» **PROVIDED TEXT**:

-- Opening Marker --

A decoupled alignment kernel for peptide membrane permeability predictions
Ali Amirahmadi, Gökçe Geylan, Leonardo De Maria, Farzaneh Etminani, Mattias Ohlsson, Alessandro Tibo
TL;DR
This work tackles the challenge of predicting cyclic peptide permeability with calibrated uncertainty in limited data settings. It introduces monomer-aware decoupled global alignment kernels (MD-GAK) and a position-aware variant (PMD-GAK) that pair chemically meaningful monomer fingerprints with sequence alignment within Gaussian Processes, ensuring positive definiteness and robust uncertainty estimates. Evaluations on CycPeptMPDB across leakage-aware and scaffold-based splits show that MD-GAK/PMD-GAK improve discrimination and calibration relative to strong baselines, while TAN_sim and convex mixtures reveal complementary strengths between alignment and substructure signals. By bridging mature small-molecule kernel methods with peptide topology, the approach enables data-efficient, uncertainty-aware screening and highlights a path toward richer monomer encoders from chemical language models as data scale grows.

-- Closing Marker --

» **PARTS OF THE EXERCISE**:
1 > Answer these questions about the peptide permeability text:
(a) What is the position-aware variant of the kernel called?
(b) Within what kind of model are the monomer fingerprints and sequence alignment paired?
(c) On which dataset are the evaluations carried out?
2 > Please write the next part of the peptide permeability text, picking up after its final sentence.

Dataset excerpts
-- Opening Marker --

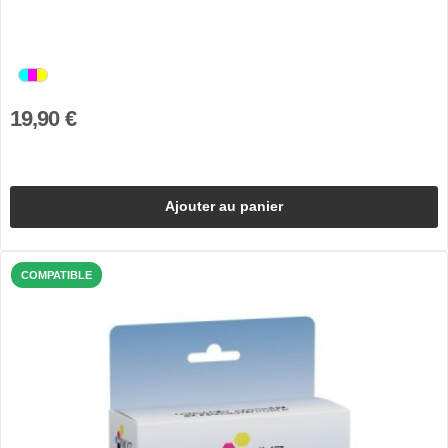
19,90 €
Ajouter au panier
COMPATIBLE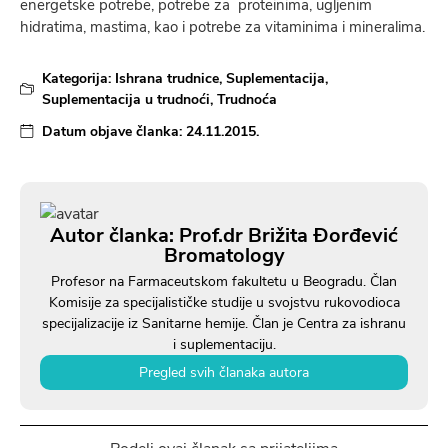
energetske potrebe, potrebe za proteinima, ugljenim
hidratima, mastima, kao i potrebe za vitaminima i mineralima.
Kategorija:
Ishrana trudnice
,
Suplementacija
,
Suplementacija u trudnoći
,
Trudnoća
Datum objave članka:
24.11.2015.
Autor članka: Prof.dr Brižita Đorđević
Bromatology
Profesor na Farmaceutskom fakultetu u Beogradu. Član
Komisije za specijalističke studije u svojstvu rukovodioca
specijalizacije iz Sanitarne hemije. Član je Centra za ishranu
i suplementaciju.
Pregled svih članaka autora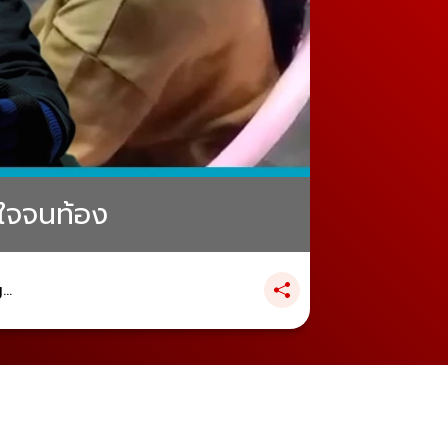
นใจจนท้อง
..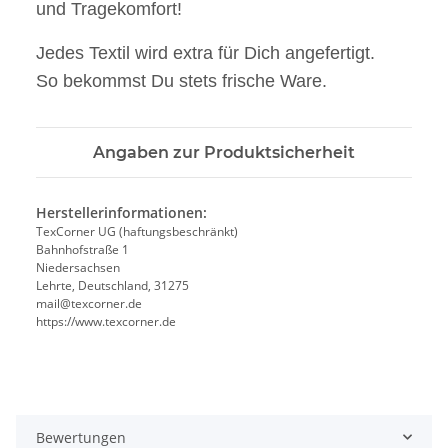
und Tragekomfort!
Jedes Textil wird extra für Dich angefertigt.
So bekommst Du stets frische Ware.
Angaben zur Produktsicherheit
Herstellerinformationen:
TexCorner UG (haftungsbeschränkt)
Bahnhofstraße 1
Niedersachsen
Lehrte, Deutschland, 31275
mail@texcorner.de
https://www.texcorner.de
Bewertungen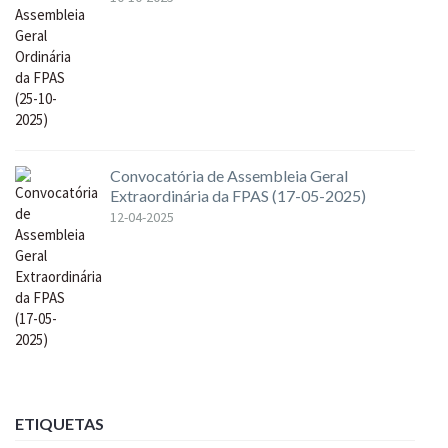
Convocatória de Assembleia Geral
Extraordinária da FPAS (17-05-2025)
12-04-2025
ETIQUETAS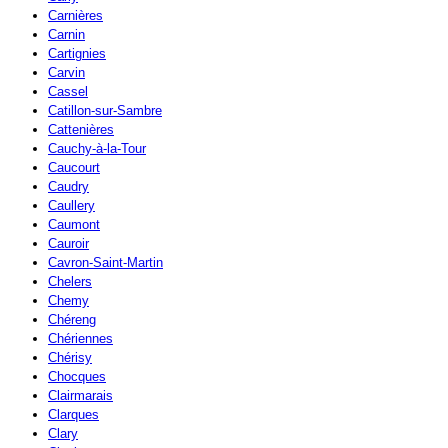
Carnières
Carnin
Cartignies
Carvin
Cassel
Catillon-sur-Sambre
Cattenières
Cauchy-à-la-Tour
Caucourt
Caudry
Caullery
Caumont
Cauroir
Cavron-Saint-Martin
Chelers
Chemy
Chéreng
Chériennes
Chérisy
Chocques
Clairmarais
Clarques
Clary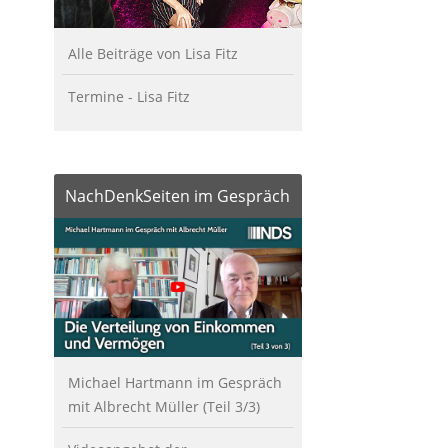
Alle Beiträge von Lisa Fitz
Termine - Lisa Fitz
NachDenkSeiten im Gespräch
Michael Hartmann im Gespräch
mit Albrecht Müller (Teil 3/3)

-- Closing Marker --

» **ANSWERS BY ITEM**:
1 >
(a) PMD-GAK
(b) Gaussian Processes
(c) CycPeptMPDB

2 >
Abstract
Cyclic peptides are promising modalities for targeting intracellular sites; however, cell-membrane permeability remains a key bottleneck, exacerbated by limited public data and the need for well-calibrated uncertainty. Instead of relying on data-eager complex deep learning architecture, we propose a monomer-aware decoupled global alignment kernel (MD-GAK), which couples chemically meaningful residue-residue similarity with sequence alignment while decoupling local matches from gap penalties. MD-GAK is a relatively simple kernel. To further demonstrate the robustness of our framework, we also introduce a variant, PMD-GAK, which incorporates a triangular positional prior. As we will show in the experimental section, PMD-GAK can offer additional advantages over MD-GAK, particularly in reducing calibration errors. Since our focus is on uncertainty estimation, we use Gaussian Processes as the predictive model, as both MD-GAK and PMD-GAK can be directly applied within this framework. We demonstrate the effectiveness of our methods through an extensive set of experiments, comparing our fully reproducible approach against state-of-the-art models, and show that it outperforms them across all metrics.